The name honors Woolf Barnato, the diamond-fortune heir who bought a controlling stake in Bentley in 1925, became chairman, and then drove his own cars to three consecutive Le Mans victories from 1928 to 1930. He once raced a Bentley Speed Six against the famed Le Train Bleu from Cannes toward London, beating the locomotive by four minutes and earning a speeding fine from French police for his trouble.
It’s a name dripping with swagger, chosen at a moment when Bentley desperately needs some.
The trademark filing, dated August 20, 2025, covers motor vehicles, electric vehicles, charging cables, and charging stations. Given that Bentley CEO Frank-Steffen Walliser confirmed at a recent media briefing that no second EV will arrive before 2030, there’s only one car this filing could be for.
That briefing revealed a company navigating treacherous ground. Deliveries fell 5 percent in 2025, though Bentley scraped together a seventh consecutive profitable year. More troubling: Volkswagen Group has killed its Scalable Systems Platform, the architecture that was supposed to underpin multiple future Bentley EVs, including a rumored electric sedan.
The entire multi-model electric roadmap collapsed in a single corporate decision.

Bentley’s lone EV survives because it rides on VW Group’s Premium Platform Electric architecture, shared with the Porsche Cayenne EV. One platform, one car, one shot at proving that a battery-powered Bentley can work.
Walliser was blunt about the rest of the lineup. Plug-in hybrids will power the next generation of Bentley models. The next Bentayga, the brand’s bestseller, gets a new PHEV setup whenever it arrives, no earlier than 2028.
In a reversal that would have seemed unthinkable two years ago, Walliser acknowledged that customers are showing renewed interest in pure internal-combustion cars, putting exclusive gas-powered models back on the table. So Bentley is hedging. Hard.
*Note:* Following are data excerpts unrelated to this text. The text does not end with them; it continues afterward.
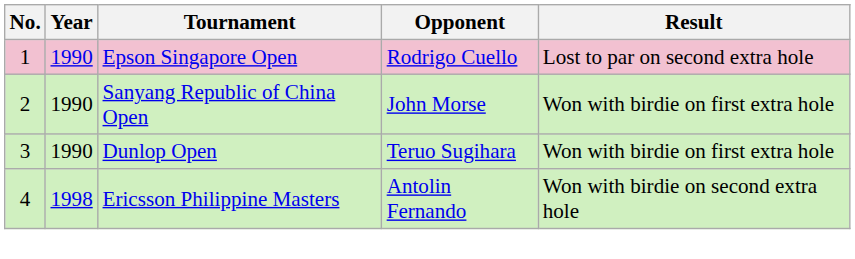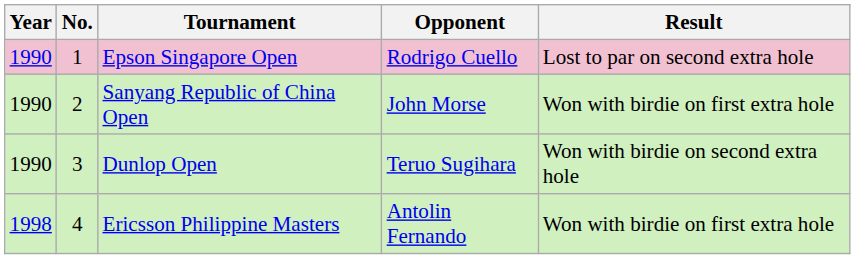columns swapped: No. <-> Year
Dunlop Open | Result: Won with birdie on first extra hole -> Won with birdie on second extra hole
Ericsson Philippine Masters | Result: Won with birdie on second extra hole -> Won with birdie on first extra hole
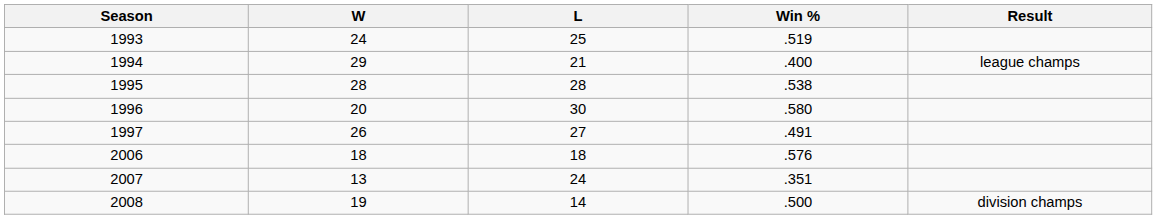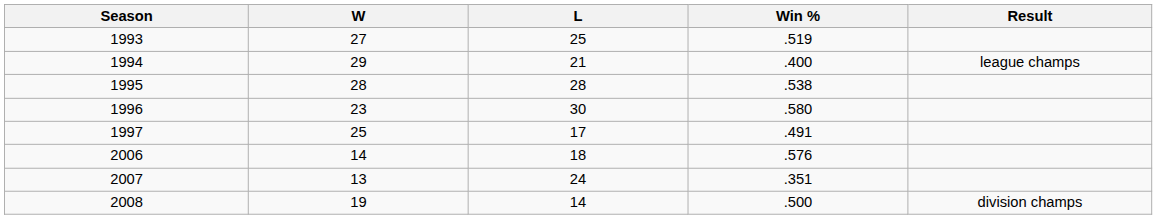1993 | W: 24 -> 27
1996 | W: 20 -> 23
1997 | W: 26 -> 25
1997 | L: 27 -> 17
2006 | W: 18 -> 14
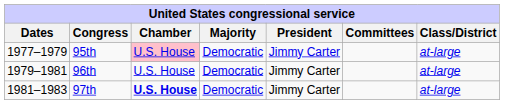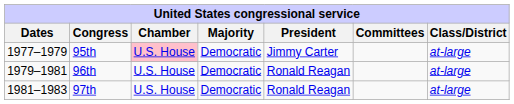96th | President: Jimmy Carter -> Ronald Reagan
97th | Chamber: bold -> normal
97th | President: Jimmy Carter -> Ronald Reagan
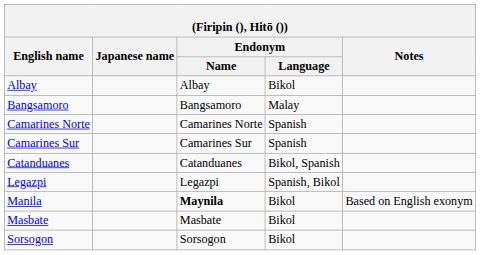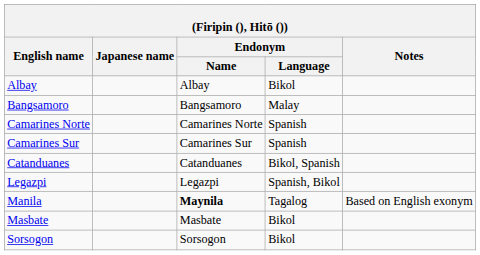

The Barnato name becomes more interesting when you trace its visual lineage. Last year’s EXP 15 concept, the electric SUV that previews this production car, was displayed alongside Barnato’s own Gurney Nutting Sportsman coupe, the so-called “Blue Train Special” he commissioned to celebrate his legendary race. Bentley isn’t just borrowing a name. It’s trying to graft an entire mythology onto a vehicle that will define whether the marque has a viable electric future.

An alternate name, “Torcal,” has been filed in EU and U.K. trademark offices but not in the United States, making it look like a backup option at best. Bentley still holds rights to “Mulsanne,” but Walliser shut that door cleanly, saying the old flagship sedan never sold well enough to justify resurrection.
Barnato is the pick, and it carries weight. Not just historical weight, but strategic weight. Bentley is asking one electric SUV to hold the line while the rest of its portfolio retreats to hybrid and combustion safety. The brand that once went all-in on a 2030 full-electrification target is now telling customers that gas engines are welcome again.
Woolf Barnato was a gambler who bet on himself and won at Le Mans three times running. Bentley is gambling that his name can carry an entirely different kind of machine into an era the man himself never could have imagined. The reveal comes later this year. The verdict comes after that.